Hill breaks the period up into four periods: the Stuarts up to 1640, the Civil War and Interregnum, from the 1660 Restoration to the Revolution of 1688; and down to the death of Anne in 1714. Each section is in turn divided into four chapters: a narrative of events is followed by surveys of politics and the constitution, economics, and religion and ideas.
Despite this structure, Hill is particularly good at elucidating the complex links between the realms of politics, religion and economics. He covers the differences between Independents and Presbyterians and Levellers and the way religion cut across social and economic divisions, the ties between money and military strength, the links between religion and foreign policy, and so forth.
"The full Puritan programme for the Church involved an administrative revolution with far-reaching consequences for the state. The abolition of Bishops, or their removal from the House of Lords, would have ended 'the dependency of the Church upon the Crown' which, Charles I told his son, 'is the chiefest support of regal authority'."
He also handles broad themes that run through the entire period. Some examples here include the movement of sovereignty from the monarch to Parliament; the changing status of land and money; the laying down of the foundations for economic growth, through relaxation of manufacturing regulation and then trade liberalisation; the development of the financial system; the decline of religion from a central issue to one largely peripheral to politics; and the development of science.
"But the short-run effects of the commercial revolution were the opposite of its long-term stimulus to industry. The Navigation Act's indirect subsidy to shipping, and the great profits of the colonial re-export trade, diverted capital from investment in heavy and capital goods industries. Long voyages had to be financed, overseas fortifications built and maintained, native rulers bribed. Davenant, assessing the annual addition to the national wealth at £2 million, thought that seventy-five percent of this came from colonial and East Indian trades. Only in time would the profits made through the slave and fishing trades, through shipbuilding, through re-export and the industries working for it, spill over into general industrial investment."
And his accounts of military and political events are lucid and succinct.
"When the Long Parliament met, the House of Commons at once impeached Strafford and Laud. Other ministers fled from the country. Strafford was executed in May 1641, under an Act of Attainder which had been substituted for impeachment.
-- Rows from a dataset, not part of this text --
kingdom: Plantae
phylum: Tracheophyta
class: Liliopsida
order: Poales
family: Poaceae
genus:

A Triennial Act provided for regular meetings of Parliament, with an automatic procedure if the King failed to summon them. An Act was passed against dissolving this Parliament without its own consent. This revolutionary innovation was necessary if loans were to be raised, since only Parliament could inspire confidence. Collection of tunnage and poundage was forbidden without consent of Parliament; the judgement against Hampden and the levying of Ship Money were declared illegal, together with the other non-Parliamentary taxes of the eleven years of personal government. Prerogative courts — Star Chamber, Council of the North and in Wales — and the High Commission were abolished."
Hill makes good use of quotes to illustrate contemporary sentiments.
There are plenty of books covering this period, many of them much more recent — The Century of Revolution was first published in 1961 and only slightly revised in 1980 — but Hill's still stands out and fully deserves its recent reprinting in Routledge Classics. The Century of Revolution is history at its finest, entertaining with its lively narratives and descriptions, thought-provoking in its analysis, and satisfying in its broad sweep — without giving the impression that its interpretations and understandings are final.